Archeg
Archeg

Reputation: 8462

Handling exception with TPL without Wait()

I have an application with Start and Stop buttons, and a thread that is ran in the background after pressing Start. I use MVC and TPL for that.

How can I handle exception in the TPL, as I never invoke Wait() method? On any exception I need to show Error message box, and this box should be shown after it was thrown right away.

I have always single thread in the background, so you cannot press Start without previously Stopping the thread.

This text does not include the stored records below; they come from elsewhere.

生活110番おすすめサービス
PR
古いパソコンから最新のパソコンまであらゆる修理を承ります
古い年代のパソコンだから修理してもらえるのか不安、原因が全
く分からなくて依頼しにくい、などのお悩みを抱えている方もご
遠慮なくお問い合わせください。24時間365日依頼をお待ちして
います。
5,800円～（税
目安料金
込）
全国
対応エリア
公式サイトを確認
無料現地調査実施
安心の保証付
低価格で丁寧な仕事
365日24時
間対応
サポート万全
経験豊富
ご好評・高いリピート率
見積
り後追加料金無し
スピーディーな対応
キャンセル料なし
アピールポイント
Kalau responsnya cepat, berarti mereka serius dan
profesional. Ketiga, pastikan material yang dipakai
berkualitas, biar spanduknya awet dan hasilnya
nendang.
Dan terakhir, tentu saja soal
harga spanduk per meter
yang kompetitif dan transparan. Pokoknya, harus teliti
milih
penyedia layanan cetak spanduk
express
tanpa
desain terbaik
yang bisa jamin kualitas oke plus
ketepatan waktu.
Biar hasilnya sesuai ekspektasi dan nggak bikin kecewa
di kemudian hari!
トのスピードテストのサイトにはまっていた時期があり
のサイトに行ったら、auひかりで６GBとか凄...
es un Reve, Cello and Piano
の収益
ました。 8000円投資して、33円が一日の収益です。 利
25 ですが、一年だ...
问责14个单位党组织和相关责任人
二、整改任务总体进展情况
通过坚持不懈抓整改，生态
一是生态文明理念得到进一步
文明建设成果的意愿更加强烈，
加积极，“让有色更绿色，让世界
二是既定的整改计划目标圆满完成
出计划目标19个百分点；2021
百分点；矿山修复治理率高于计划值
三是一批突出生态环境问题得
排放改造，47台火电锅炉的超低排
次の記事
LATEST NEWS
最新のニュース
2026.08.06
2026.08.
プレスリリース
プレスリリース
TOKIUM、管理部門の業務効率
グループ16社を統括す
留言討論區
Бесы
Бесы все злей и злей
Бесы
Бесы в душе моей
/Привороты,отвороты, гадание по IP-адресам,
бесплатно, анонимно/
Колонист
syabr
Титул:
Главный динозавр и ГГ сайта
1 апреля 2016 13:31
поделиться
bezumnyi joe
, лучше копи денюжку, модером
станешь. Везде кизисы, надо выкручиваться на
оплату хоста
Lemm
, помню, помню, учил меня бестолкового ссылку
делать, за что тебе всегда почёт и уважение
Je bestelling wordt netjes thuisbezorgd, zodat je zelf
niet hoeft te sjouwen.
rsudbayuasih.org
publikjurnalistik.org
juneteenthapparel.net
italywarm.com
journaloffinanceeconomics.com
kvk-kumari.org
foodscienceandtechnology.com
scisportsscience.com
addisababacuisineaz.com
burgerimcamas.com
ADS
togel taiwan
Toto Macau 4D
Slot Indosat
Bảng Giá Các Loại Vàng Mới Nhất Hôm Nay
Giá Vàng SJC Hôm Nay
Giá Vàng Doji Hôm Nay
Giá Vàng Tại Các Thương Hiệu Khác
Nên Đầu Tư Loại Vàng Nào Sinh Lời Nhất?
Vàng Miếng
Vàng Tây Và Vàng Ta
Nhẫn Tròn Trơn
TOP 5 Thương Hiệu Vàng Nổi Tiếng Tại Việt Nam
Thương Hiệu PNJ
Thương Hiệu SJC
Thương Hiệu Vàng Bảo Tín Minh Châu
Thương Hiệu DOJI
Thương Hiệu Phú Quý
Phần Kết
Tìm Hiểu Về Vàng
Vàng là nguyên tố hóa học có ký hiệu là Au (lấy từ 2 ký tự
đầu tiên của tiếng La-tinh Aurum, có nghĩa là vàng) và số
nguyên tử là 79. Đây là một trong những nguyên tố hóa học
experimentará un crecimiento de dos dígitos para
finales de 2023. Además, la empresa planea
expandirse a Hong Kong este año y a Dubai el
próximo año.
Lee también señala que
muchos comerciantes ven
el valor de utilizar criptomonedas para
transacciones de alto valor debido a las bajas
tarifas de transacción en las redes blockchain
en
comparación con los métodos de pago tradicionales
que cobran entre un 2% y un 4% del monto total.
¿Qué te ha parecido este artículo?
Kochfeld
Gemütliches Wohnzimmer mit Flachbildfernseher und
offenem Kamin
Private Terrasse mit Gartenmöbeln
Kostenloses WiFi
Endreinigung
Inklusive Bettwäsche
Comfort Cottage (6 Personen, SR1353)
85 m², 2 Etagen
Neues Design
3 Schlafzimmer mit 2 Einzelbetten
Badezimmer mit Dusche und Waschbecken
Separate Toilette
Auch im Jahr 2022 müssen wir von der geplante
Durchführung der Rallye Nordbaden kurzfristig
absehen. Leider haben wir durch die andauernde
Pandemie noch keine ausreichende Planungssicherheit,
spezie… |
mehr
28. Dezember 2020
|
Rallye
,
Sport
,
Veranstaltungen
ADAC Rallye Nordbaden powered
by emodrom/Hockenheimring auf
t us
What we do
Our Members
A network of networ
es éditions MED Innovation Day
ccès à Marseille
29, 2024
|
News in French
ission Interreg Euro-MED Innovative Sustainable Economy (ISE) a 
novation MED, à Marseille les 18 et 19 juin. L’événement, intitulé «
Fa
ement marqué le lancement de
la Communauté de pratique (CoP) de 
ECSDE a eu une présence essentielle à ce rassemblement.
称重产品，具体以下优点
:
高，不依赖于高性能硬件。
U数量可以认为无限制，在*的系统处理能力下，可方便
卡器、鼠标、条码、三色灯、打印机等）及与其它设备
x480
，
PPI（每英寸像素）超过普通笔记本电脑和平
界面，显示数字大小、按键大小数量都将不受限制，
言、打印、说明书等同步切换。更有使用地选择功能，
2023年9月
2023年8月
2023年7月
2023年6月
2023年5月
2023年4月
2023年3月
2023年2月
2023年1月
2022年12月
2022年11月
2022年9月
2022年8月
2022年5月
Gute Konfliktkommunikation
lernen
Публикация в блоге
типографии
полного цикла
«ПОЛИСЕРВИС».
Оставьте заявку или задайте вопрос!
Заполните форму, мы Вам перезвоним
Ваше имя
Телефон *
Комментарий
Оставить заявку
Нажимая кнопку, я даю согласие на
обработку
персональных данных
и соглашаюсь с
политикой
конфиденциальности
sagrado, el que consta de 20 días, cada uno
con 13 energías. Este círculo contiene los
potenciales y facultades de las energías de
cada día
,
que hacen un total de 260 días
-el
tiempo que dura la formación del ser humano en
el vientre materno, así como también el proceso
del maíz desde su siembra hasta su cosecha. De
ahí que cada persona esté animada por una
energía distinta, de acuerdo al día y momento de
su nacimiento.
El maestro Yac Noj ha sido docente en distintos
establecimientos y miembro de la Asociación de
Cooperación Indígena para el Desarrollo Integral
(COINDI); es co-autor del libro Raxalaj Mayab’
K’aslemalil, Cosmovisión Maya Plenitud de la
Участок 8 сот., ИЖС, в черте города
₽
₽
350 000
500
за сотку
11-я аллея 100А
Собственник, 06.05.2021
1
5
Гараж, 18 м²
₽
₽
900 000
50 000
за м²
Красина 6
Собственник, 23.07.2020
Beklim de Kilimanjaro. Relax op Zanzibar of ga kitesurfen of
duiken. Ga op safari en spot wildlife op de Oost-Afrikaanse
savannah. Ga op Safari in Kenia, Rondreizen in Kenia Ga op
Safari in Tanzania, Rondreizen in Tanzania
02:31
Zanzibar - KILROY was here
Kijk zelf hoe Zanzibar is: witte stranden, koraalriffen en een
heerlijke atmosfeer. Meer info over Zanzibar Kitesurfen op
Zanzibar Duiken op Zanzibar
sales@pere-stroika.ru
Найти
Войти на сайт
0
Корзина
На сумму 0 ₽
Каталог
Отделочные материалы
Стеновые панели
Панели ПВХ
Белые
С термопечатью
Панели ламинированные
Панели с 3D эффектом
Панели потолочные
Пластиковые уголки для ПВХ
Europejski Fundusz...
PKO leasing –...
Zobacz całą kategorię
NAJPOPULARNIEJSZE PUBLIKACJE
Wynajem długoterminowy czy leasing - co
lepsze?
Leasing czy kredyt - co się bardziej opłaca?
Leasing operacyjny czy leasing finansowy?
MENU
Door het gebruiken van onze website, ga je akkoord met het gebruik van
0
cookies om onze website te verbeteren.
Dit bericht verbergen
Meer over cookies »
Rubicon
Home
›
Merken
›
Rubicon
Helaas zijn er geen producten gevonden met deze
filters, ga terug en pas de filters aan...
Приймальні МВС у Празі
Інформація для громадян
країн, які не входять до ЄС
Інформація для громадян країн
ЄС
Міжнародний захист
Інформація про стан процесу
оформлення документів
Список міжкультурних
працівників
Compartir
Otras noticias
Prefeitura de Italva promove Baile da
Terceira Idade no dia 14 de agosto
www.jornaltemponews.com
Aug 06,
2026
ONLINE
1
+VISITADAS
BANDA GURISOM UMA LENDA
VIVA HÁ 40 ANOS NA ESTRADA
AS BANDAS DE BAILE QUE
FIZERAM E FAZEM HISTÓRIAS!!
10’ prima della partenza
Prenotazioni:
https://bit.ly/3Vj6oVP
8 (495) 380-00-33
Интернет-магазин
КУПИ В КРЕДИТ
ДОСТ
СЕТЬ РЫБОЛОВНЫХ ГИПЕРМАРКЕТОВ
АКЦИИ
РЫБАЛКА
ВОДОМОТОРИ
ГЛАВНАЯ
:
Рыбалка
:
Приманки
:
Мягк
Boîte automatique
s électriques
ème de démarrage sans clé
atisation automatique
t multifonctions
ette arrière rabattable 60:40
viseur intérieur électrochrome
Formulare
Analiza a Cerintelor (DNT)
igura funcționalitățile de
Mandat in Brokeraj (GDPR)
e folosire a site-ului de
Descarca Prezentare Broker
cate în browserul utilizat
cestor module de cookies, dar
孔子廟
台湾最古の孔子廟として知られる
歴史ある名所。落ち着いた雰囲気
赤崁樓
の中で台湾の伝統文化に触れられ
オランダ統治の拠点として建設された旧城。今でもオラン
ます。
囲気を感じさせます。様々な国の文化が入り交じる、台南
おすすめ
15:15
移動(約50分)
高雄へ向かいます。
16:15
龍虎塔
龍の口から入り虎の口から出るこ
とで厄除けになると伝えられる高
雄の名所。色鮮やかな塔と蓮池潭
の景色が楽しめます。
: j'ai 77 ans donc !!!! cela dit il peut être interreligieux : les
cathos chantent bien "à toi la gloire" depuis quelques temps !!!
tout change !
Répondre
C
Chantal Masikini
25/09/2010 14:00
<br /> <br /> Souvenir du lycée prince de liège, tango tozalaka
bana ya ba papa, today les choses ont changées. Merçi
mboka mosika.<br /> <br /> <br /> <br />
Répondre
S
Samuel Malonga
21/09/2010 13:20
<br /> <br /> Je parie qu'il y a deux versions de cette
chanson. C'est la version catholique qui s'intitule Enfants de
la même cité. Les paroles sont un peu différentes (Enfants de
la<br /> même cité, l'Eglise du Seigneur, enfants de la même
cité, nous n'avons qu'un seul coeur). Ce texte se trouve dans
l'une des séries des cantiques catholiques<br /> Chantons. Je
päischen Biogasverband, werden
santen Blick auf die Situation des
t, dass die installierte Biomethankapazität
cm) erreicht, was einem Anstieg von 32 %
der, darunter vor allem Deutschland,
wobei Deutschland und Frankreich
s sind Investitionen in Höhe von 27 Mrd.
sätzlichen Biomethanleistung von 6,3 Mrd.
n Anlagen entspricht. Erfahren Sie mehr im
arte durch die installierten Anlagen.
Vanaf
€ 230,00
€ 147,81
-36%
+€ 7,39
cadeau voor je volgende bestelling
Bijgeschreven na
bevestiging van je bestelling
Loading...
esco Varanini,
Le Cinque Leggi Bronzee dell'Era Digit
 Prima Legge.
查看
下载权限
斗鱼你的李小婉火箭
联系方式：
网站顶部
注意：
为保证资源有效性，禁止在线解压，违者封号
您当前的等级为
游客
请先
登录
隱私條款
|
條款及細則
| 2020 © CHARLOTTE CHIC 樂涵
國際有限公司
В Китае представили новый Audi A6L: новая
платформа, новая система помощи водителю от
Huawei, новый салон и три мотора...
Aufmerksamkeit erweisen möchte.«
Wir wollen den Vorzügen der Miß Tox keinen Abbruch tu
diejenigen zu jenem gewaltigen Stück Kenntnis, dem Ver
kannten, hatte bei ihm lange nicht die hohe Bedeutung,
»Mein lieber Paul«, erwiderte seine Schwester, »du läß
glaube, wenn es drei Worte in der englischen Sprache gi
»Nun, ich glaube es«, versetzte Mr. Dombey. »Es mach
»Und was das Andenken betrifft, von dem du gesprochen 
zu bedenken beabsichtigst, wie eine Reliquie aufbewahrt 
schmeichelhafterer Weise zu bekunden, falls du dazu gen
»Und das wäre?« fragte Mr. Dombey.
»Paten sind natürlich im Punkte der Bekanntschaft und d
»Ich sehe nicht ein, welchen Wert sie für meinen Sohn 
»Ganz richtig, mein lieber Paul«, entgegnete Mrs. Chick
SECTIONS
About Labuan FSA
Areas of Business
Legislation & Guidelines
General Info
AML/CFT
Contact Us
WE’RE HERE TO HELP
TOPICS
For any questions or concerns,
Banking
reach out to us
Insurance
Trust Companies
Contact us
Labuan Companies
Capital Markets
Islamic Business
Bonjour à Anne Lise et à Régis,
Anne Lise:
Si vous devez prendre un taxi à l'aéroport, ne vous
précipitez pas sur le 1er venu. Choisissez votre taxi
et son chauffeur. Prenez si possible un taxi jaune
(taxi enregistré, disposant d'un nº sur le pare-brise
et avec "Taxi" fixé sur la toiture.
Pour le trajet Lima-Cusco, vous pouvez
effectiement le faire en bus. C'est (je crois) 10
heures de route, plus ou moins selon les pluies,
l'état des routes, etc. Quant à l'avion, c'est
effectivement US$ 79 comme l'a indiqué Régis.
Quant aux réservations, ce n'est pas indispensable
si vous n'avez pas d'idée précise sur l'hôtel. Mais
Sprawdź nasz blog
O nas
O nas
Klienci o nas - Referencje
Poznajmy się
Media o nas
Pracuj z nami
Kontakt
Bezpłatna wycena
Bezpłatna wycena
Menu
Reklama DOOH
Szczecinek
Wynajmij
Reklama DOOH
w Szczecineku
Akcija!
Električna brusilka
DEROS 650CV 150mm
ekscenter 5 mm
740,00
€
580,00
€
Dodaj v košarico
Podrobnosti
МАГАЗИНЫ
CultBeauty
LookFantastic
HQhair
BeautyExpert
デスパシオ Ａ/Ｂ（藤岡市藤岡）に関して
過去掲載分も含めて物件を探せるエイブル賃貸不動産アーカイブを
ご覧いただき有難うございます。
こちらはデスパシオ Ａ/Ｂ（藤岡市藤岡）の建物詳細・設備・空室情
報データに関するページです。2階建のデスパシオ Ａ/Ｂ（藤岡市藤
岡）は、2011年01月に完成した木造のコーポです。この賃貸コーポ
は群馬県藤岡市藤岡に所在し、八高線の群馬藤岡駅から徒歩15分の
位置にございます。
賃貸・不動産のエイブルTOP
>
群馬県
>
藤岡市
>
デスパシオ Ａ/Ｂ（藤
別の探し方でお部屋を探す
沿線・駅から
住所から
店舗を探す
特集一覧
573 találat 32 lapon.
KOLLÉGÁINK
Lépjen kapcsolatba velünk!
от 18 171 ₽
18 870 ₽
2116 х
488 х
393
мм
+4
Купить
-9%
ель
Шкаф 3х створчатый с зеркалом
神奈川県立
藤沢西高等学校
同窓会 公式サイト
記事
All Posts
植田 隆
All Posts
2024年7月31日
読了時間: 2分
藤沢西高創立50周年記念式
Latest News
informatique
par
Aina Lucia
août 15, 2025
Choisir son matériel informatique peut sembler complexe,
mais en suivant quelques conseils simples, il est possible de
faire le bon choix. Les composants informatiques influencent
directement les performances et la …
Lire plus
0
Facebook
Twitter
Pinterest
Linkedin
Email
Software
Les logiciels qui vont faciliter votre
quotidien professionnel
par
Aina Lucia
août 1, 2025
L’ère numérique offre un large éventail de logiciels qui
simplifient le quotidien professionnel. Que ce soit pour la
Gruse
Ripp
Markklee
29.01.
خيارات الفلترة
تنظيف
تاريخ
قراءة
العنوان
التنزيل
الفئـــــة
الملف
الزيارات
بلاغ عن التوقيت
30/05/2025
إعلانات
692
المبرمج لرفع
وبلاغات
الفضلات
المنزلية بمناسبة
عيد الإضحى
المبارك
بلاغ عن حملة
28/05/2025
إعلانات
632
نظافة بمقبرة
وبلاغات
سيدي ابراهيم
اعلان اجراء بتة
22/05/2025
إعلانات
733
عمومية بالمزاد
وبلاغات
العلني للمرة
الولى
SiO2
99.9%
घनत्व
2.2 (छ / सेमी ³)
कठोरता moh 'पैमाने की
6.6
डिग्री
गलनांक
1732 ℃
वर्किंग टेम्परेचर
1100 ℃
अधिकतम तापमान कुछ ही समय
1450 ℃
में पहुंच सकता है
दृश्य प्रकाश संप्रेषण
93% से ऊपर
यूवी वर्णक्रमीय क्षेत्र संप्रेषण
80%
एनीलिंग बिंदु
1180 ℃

I'm looking for some good patterns or best practice. I have an idea to place try..catch inside thread, and invoke an event on each catch, but I'm not sure is such approach is good architecture decision

Upvotes: 11

Views: 4617

Answers (3)

Nick Butler
Nick Butler

Reputation: 24403

If you're using Tasks, you can add a continuation that only runs if an exception is thrown. You can also tell it to run on your UI thread so you can use your UI controls:

task.ContinueWith(
    t => { var x = t.Exception; ...handle exception... },
    CancellationToken.None,
    TaskContinuationOptions.OnlyOnFaulted,
    TaskScheduler.FromCurrentSynchronizationContext()
);

Upvotes: 24

Joel Martinez
Joel Martinez

Reputation: 47789

There's nothing wrong with handling the exception right in the Task (on the background thread). If you need to show UI in the event of an exception, you can use the Dispatcher (assuming you're using wpf or silverlight): http://msdn.microsoft.com/en-us/magazine/cc163328.aspx

Upvotes: 2

JaredPar
JaredPar

Reputation: 755161

At a high level the Wait method simply takes the Exception which occurred in the background thread, wraps it in another Exception type and rethrows it. So you can observe the original Exception on the background thread with a standard try / catch block surrounding your logic code.